On Sunday, the Kansas City Star published a story about a horrific rape in Maryville, Missouri that went unprosecuted last year. On Tuesday, the hacker group Anonymous announced their plan to mobilize in favor of an investigation. Today, after a torrent of calls and emails, Missouri's Lieutenant Governor Peter Kinder is calling for a grand jury investigation.
“Since Sunday I have read with growing dismay the media accounts of the Daisy Coleman case in Nodaway County. I make no claim to knowledge of all the facts. Still, facts revealed in exhaustive media reports, including the 4,000-word piece in the Kansas City Star, raise all kinds of questions that it is now clear won’t be put to rest. These questions will fester and taint the reputation of our state for delivering impartial justice to all.
“I am disappointed that the Attorney General would wash his hands of the matter through a brief statement by a spokesman. The appalling facts in the public record shock the conscience and cry out that responsible authorities must take another look. I call on Attorney General Koster and Prosecutor Rice to join me in asking that the Circuit Court convene a grand jury to review all the evidence, hear all witnesses, and issue a decision as to whether charges should ensue.
“I hope that responsible officials will join me in this call for a grand jury to make the final call on whether criminal charges should or should not be filed.”

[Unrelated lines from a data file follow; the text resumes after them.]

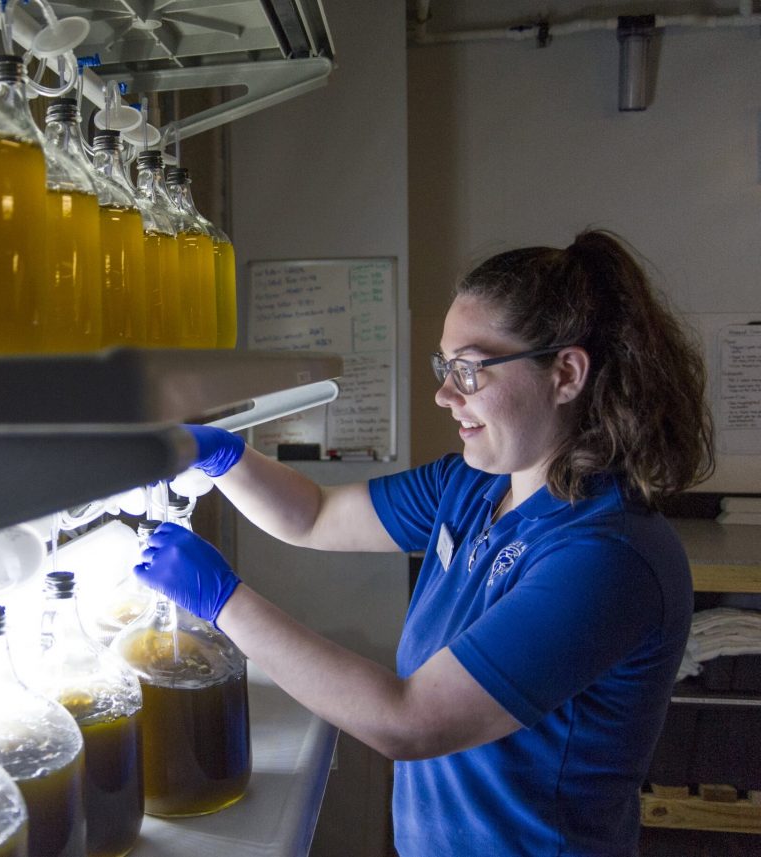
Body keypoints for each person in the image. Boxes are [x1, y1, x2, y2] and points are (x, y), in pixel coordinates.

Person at [135, 230, 715, 856]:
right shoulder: (469, 486)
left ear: (565, 373)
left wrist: (221, 601)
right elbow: (314, 515)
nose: (444, 394)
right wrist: (224, 457)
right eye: (446, 367)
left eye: (469, 369)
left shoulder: (607, 555)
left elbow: (408, 721)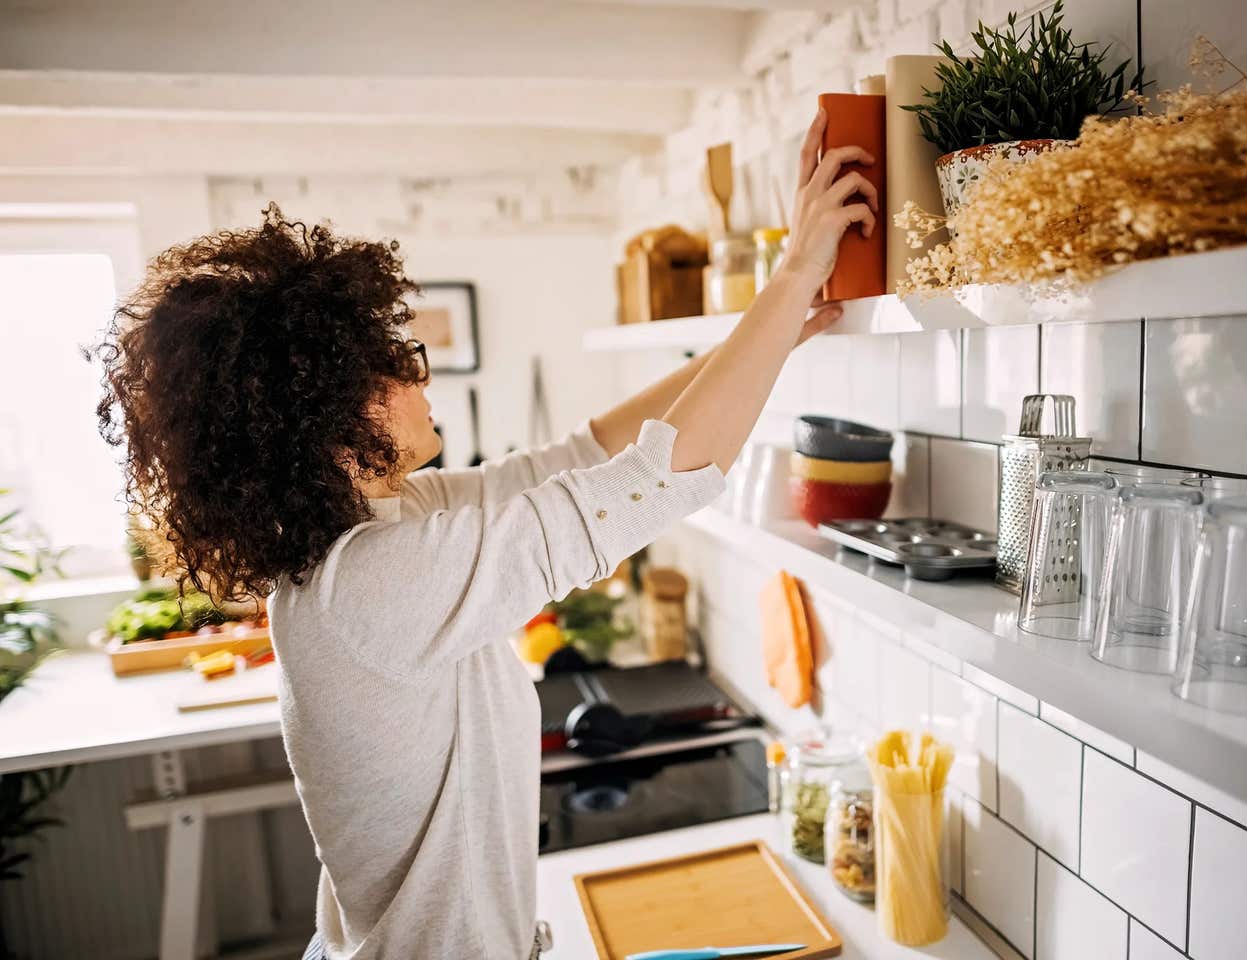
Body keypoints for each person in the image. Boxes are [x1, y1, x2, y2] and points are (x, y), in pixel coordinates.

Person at [94, 109, 877, 959]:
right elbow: (651, 481)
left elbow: (585, 456)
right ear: (323, 417)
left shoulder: (384, 526)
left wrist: (762, 338)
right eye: (385, 363)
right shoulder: (371, 581)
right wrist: (793, 271)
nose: (416, 368)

This doesn't represent a resolution just yet. But Slate's Emily Bazelon explains why it's likely this will result in a grand jury being called:
Kinder’s statement on its own doesn’t mean there will be a grand jury, necessarily. But the politics suggest it’s likely. Kinder is a Republican. Koster is a Democrat (he switched parties in 2007). Now there will be pressure on him to respond. (Update, Oct. 15: Missouri House Speaker Timothy Jones, another Republican, has also called on Koster to investigate.)

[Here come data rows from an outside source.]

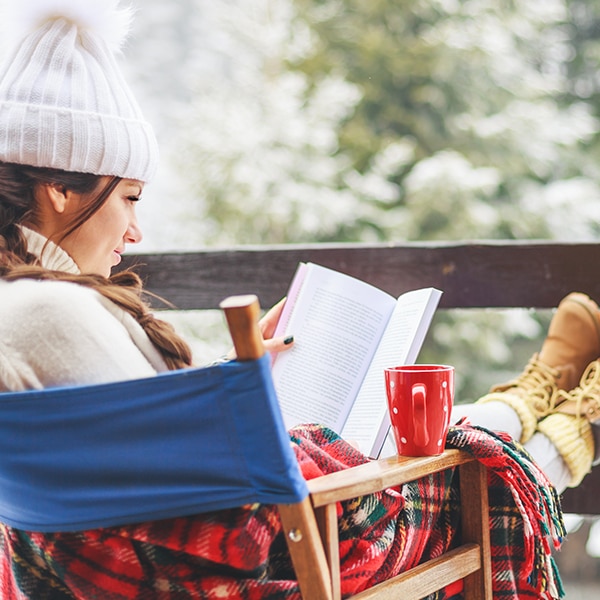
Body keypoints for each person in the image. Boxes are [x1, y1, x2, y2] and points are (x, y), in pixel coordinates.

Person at [0, 1, 589, 598]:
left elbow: (142, 454)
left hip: (141, 570)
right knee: (473, 474)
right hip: (264, 556)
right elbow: (185, 474)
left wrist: (234, 370)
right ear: (59, 189)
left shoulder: (21, 308)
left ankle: (537, 395)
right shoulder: (49, 312)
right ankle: (573, 423)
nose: (135, 231)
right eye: (129, 198)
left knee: (436, 441)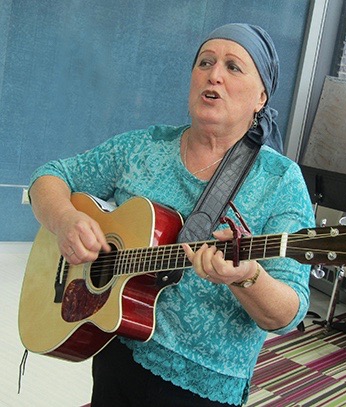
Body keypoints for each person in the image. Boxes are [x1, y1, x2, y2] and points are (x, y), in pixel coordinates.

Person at [28, 23, 314, 406]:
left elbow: (287, 312)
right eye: (205, 62)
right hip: (119, 347)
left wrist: (247, 277)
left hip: (205, 384)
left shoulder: (280, 180)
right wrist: (64, 218)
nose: (214, 74)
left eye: (233, 67)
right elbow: (49, 177)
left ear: (261, 96)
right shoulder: (144, 146)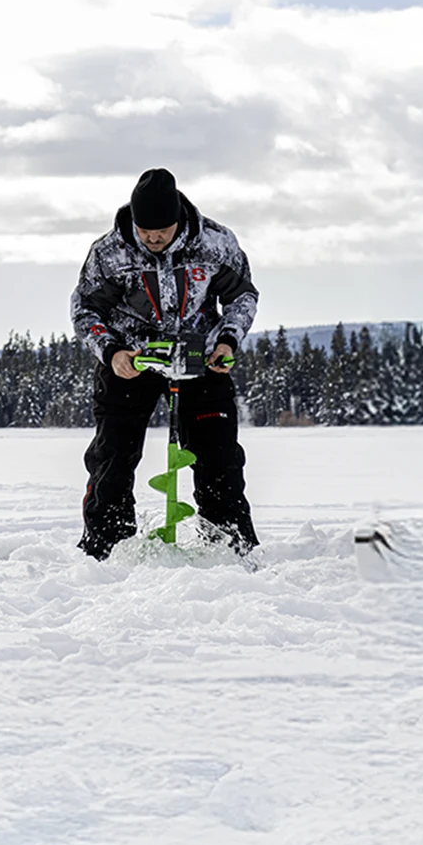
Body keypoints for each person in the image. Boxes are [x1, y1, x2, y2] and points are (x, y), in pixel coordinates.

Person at [70, 167, 262, 559]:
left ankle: (229, 546)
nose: (153, 239)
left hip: (199, 360)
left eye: (162, 231)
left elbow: (243, 296)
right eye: (145, 232)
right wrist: (111, 352)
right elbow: (85, 309)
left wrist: (227, 341)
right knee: (111, 458)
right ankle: (105, 550)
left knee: (219, 458)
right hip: (132, 361)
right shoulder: (109, 252)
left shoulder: (215, 243)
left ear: (178, 219)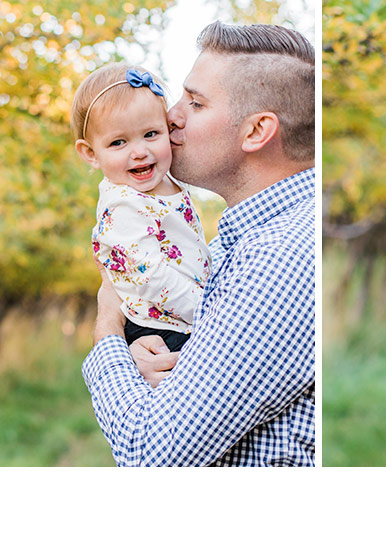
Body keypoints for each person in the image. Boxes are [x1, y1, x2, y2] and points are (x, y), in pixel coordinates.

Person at [82, 21, 316, 466]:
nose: (171, 115)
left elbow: (152, 455)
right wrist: (148, 359)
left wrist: (108, 331)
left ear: (255, 132)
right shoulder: (241, 241)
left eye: (195, 102)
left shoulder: (280, 259)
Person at [72, 63, 211, 352]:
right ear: (90, 153)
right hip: (160, 325)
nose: (139, 152)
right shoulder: (124, 205)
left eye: (151, 134)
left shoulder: (166, 180)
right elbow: (152, 278)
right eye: (118, 142)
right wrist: (210, 312)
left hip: (184, 313)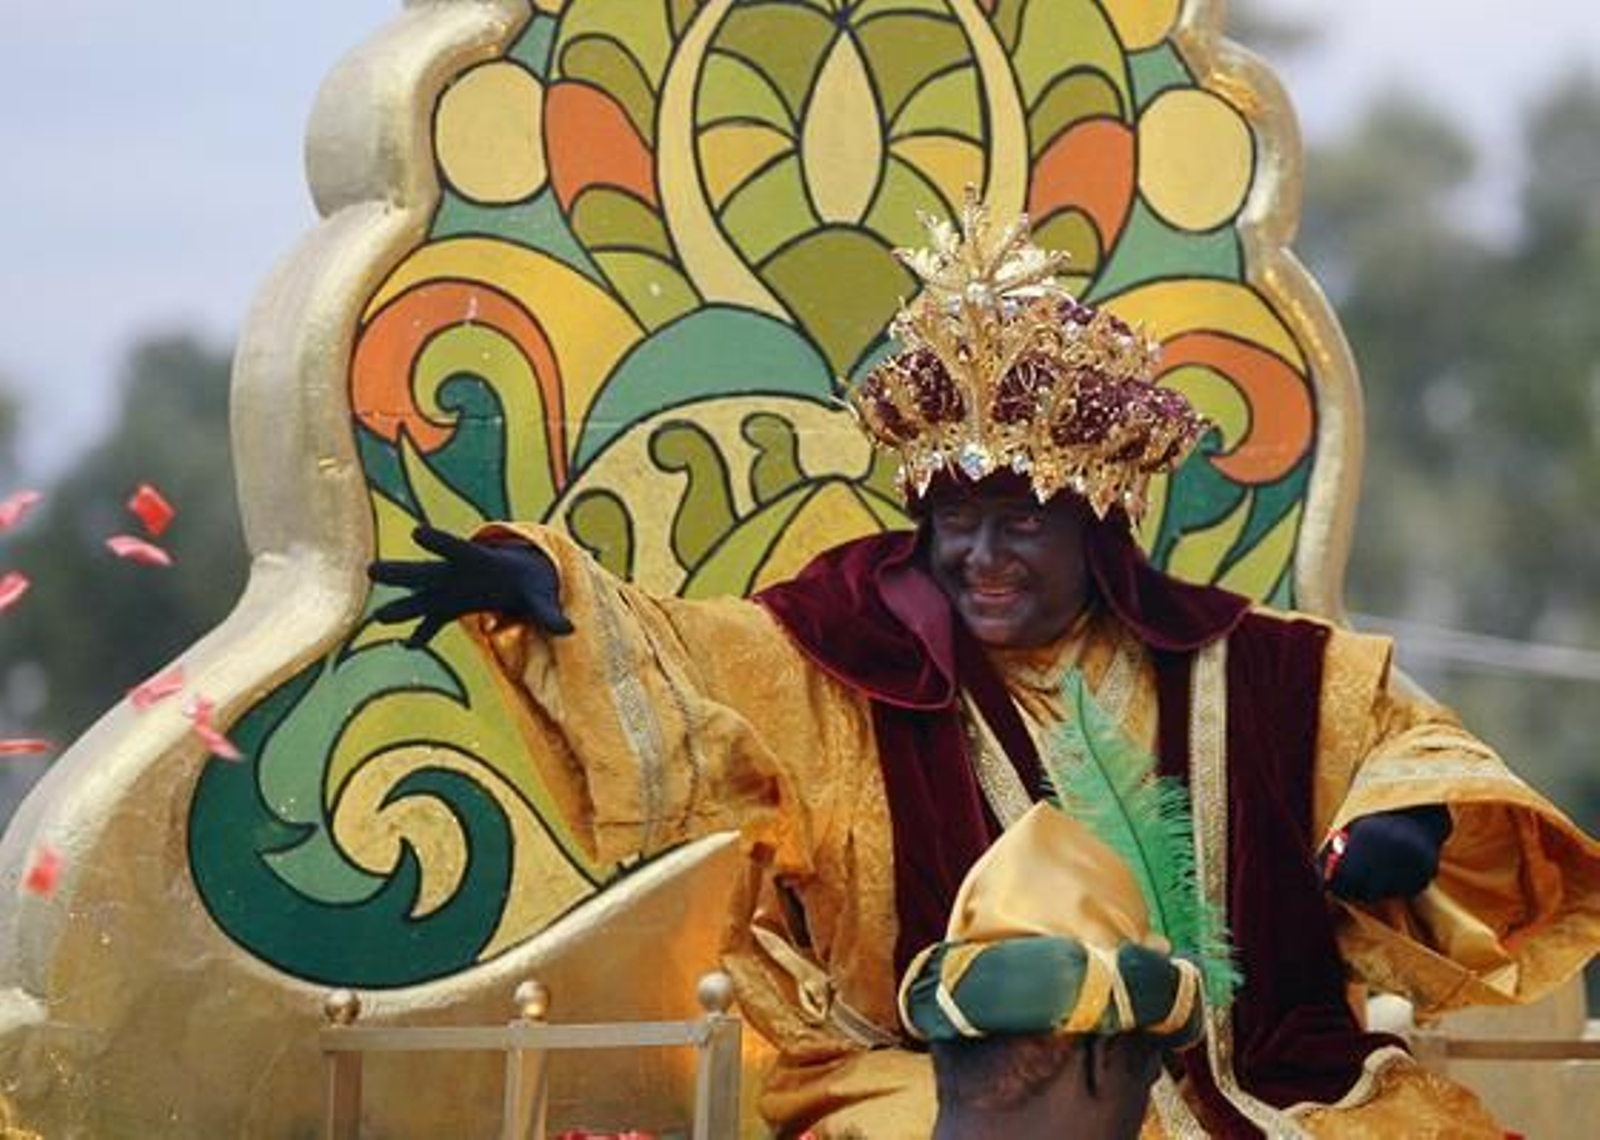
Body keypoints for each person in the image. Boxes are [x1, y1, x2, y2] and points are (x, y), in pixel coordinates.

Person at [370, 199, 1600, 1137]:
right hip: (931, 1073)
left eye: (1019, 523)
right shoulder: (852, 647)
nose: (979, 556)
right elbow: (690, 653)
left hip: (1255, 1078)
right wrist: (550, 590)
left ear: (1095, 532)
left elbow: (1399, 737)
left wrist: (1410, 818)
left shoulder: (1243, 665)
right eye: (954, 521)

So that's good. Traditional reporting combined with online activism have done what they do well: raised awareness of an issue and put the spotlight of public attention on it. Hopefully, Anonymous's #OpMaryville will continue to work to pressure public officials into making sure the case is investigated, rather than trying to investigate the case on its own. When that's happened in the past, as in Stuebenville, the results have been questionable.
UPDATE: 10:22AM: The first signs of Anonymous getting into pitchfork-and-torch mode in Maryville have started. A 22-year old Maryville resident published a relatively innocuous tweet saying that he wishes people wouldn't bash Maryville, and that he likes the schools, the bars, and the people there.
In response, he's been doxxed. Anonymous users are circulating the tweet as well as his personal information -- his home address and phone number, his parents contact information, and his email and social media addresses. So far it's just a small contingent, but it's troubling.